Qui est mal dans sa peau qu’il se gratte : ça desquame.

 

                           Jambes mâchent.

  Démarrage de la souffrance pavoisée de fleurs rougies par grand froid : mourir le démange. Mauvais vouloir

   avec des lentes illusions qui le grouillent.

                                      Sa main intenable.

 

   Il vint : virus.

        Avoir tant cru en son profil borgne qu’il révèlerait

   L’autre côté donne froid : partager savoir la mort à l’œuvre dans ce

    qu’elle couche.

 

    Terre contaminée évolue en théâtre : acteur d’extrême bord

de scène tombe au rang de spectateur connaît tous ses trucs d’avoir déjoué ses rôles.

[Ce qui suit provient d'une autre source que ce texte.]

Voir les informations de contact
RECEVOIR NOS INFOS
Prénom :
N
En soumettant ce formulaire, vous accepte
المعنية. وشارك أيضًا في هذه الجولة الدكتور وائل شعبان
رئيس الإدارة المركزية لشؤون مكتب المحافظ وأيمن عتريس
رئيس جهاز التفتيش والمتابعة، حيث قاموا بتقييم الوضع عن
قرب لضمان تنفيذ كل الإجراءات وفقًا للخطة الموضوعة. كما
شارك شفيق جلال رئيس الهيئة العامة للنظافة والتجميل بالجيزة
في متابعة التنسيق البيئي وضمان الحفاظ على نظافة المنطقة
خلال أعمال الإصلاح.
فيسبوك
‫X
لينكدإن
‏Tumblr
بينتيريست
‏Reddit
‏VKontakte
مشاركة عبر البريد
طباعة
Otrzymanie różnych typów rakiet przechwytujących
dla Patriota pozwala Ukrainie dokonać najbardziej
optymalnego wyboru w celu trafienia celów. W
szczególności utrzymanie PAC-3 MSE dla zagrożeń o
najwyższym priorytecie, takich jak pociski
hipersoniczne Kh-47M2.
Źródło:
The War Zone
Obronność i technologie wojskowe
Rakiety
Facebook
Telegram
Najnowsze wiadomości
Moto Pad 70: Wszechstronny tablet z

                                 Comme il se glisse du monde trop lâche. 

 

Se dépecer de ses pensées : impossible
                                   Jambes hachent.

Le harcèlent graissées par grande halte à se quitter.

                                   Pays d’apparence somnolent se dérobe sous lui.

 

Qui en remontre à son écorché (surnu) s’ose plus qu’obscène : suicidé.

 

 

     Atteinte de porose : monde l’entre

mange

              peau est pont

passant dans son perméable idées s’interposent elle

     pense avec ses sens.

 

     Trouvée au pied des montagnes

de son corps dénudé en statue se ronge le devenir

     universel.

      Dort à la merci du monde craint

L’épidermie se déclare.

 

     Qui rêve en non-langue

c’est dur à discourir : chien mis à errer

lui donne à dévorer son reste.

 

     Concepts calcifiés.

     Balle tête pansue.

     Ciel se déverse en vase.

 

Arbres tètent leurs reflets au fleuve de marbre.

 

Aurélie Loiseleur, Entrées en matières, éditions NOUS, 2010, p. 38-39.